At the conference, the BIG-MAP project was presented by its coordinator, Tejs Vegge with the talk "Accelerating research by reinventing the way we do research". 

Battery 2030+ Annual Conference

This year the Annual conference for Battery 2030+ was a two-day event at the Ångström Laboratory in Uppsala University. The event was loaded with insights in the complex materia that constitutes batteries. Industry was well represented, about 20 percent of the 300 participants.

This Annual Conference included presentations from industry, a keynote session by Clare Gray from the University of Cambridge, Young scientists’ sessions, poster pitches and poster sessions as well as lots of networking opportunities. In addition, in this Annual Conference the new research projects joining the initiative in 2023 were presented.

The Annual Conference gave the opportunity to network with key stakeholders of the battery research community and engage in meaningful discussions to empower green innovation in this field.
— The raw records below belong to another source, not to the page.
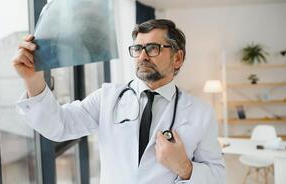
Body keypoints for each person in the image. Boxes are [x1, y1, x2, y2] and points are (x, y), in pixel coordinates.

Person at [13, 19, 225, 184]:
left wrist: (185, 167)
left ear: (177, 58)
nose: (142, 56)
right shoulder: (108, 97)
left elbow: (217, 176)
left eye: (152, 48)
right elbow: (60, 126)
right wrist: (33, 80)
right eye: (137, 49)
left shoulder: (201, 113)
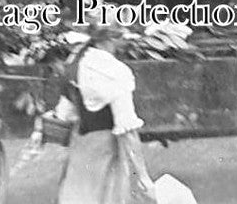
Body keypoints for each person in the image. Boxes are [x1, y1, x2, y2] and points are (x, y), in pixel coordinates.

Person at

Welcome words from the commission was given by Mr Aymard de Touzalin DG CNECT, up till recently program officer for the Battery 2030+ consortium. Kristina Edström, coordinator of Battery 2030+ gave some golden nuggets of what the initiative has achieved so far. Mr Olivier Dahon from 12 EIC Pathfinder Open inspired people to think about innovation possibilities offered by the EU commission

End results for the current six research projects (belonging to this phase) and the vision for the six new projects (belonging to the next phase) were presented. This excellent opportunity to cross examine the projects, to exchange fruitful ideas, experiences and share results was very well received.

You can check thee full programme here.

More details about the conference

Top researchers like Clare Grey and Jean-Marie Tarascon shared their profound knowledge, Clare Grey, from Cambridge University, talked about how new spectroscopic approaches have been developed that can directly visualize intercalation mechanisms, phase transitions, degradation processes and ion transport phenomenon. Jean-Marie Tarascon, Collège de France, talked about optical sensing from concepts to applications in batteries.

Going from concept, or basic research to application, was generally high on the agenda for the industry participants. As we all know batteries are highly complex and they are not simply linear scalable. A battery coin in the lab will most likely behave completely differently if just upscaled to a pouch cell in an EV-pack.

There is no question however that the transition from promising lab results to industrial uptake is urgent. Global battery need was about 300 GWh three years ago, and in two years, 2025 it is expected to be as much as 1 700 GWh. A more than five-fold increase. And the growth continues – by 2030 it is predicted to be 4 500 GWh, mainly driven by the transition to EVs, but also applications in the energy systems, Matthew Lacy from Scania told us. Maria Åstrand, Northvolt, focused on how this transition can be done green, which is getting more important considering the growth of the battery industry.

The conference also gave the opportunity to young scientists to share their views both through a poster exhibition and through presentation highlighting the young scientist manifesto.